What is the supremum and infimum of $f(x) = xe^{-x}$, where $x >0$?

Question

What is the supremum and infimum of $f(x) = x e^{-x}$, where $x > 0$?

For the infimum, I do not know $\infty$. Zero equals what? How should I think to solve for the supremum?

Could anyone help me?

Answer 1

The infimum is zero because $f(x)$ is positive but comes arbitrarily close to zero for $x\to\infty$ and also for $x\to0$.

The supremum is $f(1)=1/e$ because this is the maximum value of $f(x)$ for $x>0$. (We find the maximum by calculating $f'(x)$, looking where we have $f'(x)=0$, and checking that $f'(x)$ changes from positive to negative at that point.)

Answer 2

$$f'(x) = (1-x)e^{-x}$$

$$0=(1-x)e^{-x}\implies x=1$$

Verify that $f(1)=e^{-1}$ is the maximum and therefore the supremum by the first derivative test.

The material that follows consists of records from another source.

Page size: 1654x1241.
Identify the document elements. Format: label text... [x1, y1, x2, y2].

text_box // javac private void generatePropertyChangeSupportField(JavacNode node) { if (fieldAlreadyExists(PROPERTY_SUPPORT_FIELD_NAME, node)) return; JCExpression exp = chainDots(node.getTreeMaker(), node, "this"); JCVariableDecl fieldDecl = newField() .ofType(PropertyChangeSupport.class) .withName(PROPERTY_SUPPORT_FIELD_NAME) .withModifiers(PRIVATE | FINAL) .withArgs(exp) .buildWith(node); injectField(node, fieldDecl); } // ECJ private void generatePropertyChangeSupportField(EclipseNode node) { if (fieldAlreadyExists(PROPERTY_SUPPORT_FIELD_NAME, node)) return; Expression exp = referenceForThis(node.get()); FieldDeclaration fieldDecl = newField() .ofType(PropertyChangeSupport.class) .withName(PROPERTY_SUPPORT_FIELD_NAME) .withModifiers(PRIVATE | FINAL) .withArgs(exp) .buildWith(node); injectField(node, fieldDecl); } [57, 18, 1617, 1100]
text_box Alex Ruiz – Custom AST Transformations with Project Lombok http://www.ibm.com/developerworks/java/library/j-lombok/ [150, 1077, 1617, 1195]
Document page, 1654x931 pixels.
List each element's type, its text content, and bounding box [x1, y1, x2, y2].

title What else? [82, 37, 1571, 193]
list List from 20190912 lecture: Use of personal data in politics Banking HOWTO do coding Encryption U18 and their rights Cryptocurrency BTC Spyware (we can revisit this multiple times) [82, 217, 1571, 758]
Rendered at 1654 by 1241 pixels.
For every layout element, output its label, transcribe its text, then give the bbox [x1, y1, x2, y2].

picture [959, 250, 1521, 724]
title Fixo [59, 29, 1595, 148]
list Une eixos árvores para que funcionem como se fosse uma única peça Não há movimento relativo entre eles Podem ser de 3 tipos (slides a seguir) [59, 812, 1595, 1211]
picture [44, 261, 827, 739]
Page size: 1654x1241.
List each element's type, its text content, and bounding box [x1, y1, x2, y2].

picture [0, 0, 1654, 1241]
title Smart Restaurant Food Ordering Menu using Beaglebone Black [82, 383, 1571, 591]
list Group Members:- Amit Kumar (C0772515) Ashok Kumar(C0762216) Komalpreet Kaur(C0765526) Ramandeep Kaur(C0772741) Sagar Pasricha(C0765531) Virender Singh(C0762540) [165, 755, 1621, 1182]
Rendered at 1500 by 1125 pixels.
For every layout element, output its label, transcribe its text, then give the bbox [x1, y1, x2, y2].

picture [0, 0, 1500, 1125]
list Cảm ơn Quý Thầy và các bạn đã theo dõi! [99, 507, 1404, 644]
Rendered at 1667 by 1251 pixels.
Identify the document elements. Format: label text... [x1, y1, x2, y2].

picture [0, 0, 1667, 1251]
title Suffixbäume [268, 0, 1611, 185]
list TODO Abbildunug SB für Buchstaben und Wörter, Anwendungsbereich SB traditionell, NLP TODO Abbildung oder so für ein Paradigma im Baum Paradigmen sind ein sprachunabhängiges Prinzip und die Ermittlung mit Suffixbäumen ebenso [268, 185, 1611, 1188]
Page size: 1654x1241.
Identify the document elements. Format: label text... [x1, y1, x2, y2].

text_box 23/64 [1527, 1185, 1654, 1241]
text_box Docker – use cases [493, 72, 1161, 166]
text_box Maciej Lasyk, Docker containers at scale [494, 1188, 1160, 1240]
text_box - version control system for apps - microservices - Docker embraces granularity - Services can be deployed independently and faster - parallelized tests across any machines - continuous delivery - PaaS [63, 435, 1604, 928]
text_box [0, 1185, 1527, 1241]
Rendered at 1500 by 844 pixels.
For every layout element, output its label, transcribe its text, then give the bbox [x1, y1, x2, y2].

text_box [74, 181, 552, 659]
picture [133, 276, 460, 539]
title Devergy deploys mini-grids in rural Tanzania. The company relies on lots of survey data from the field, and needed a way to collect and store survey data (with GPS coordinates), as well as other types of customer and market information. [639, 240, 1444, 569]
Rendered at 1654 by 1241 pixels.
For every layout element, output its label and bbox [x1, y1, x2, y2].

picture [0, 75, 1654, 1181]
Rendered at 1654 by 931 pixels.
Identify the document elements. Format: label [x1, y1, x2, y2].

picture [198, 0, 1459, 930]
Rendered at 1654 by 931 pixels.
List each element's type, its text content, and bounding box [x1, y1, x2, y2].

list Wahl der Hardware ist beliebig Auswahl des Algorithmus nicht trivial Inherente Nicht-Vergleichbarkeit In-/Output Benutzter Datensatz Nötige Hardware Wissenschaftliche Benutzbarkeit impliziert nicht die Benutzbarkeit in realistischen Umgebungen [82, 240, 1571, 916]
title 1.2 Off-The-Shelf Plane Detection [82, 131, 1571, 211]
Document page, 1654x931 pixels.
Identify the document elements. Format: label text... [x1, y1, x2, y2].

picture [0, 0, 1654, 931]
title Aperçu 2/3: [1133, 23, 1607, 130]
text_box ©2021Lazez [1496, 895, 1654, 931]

There is no minimum. But observe as $x\to\infty$, we have $f\to0$. Furthermore, $f\ge0$ on the interval. Therefore the infimum is zero.

Answer 3

For this problem, a good approach might be to:

1). Split the function into two sections, $(0,1]$ and $(1,\infty)$
2). Show that $f(x)$ is increasing on $(0,1)$, find $\lim_{x\to 0}f(x)$, and $f(1)$.
3). Show that $f(x)$ is decreasing on $(1,\infty)$ find $\lim_{x\to 1}f(x)$, and $\lim_{x\to \infty}f(x)$. (to find this limit, you might want to use L'Hopital's).
4). For the increasing interval, the infimum is $\lim_{x\to 0}f(x)$ and supremum is $\lim_{x\to 1}f(x)$
5). For the decreasing interval the infimum is $\lim_{x\to \infty}f(x)$ and supremum is $\lim_{x\to 1}f(x)$
5). Conclude that the supremum is the the supremum of the two subintervals and the infimum is the infimum of the two subintervals.

Answer 4

Since we are only consider $x > 0$ we can see $f(x) > 0, \forall x \in (0, \infty)$. Moreover $\displaystyle \lim_{x \to \infty} \frac{x}{e^x} = 0$, hence the infimum is $0$.

Now consider $f'(x) = \frac{1}{e^x} - \frac{x}{e^x}$. Testing for maxima we obtain that at $x = 1$ the function $\frac{x}{e^x}$ achieves its global maxima of $\frac{1}{e}$ thus $\frac{1}{e}$ is the supremum.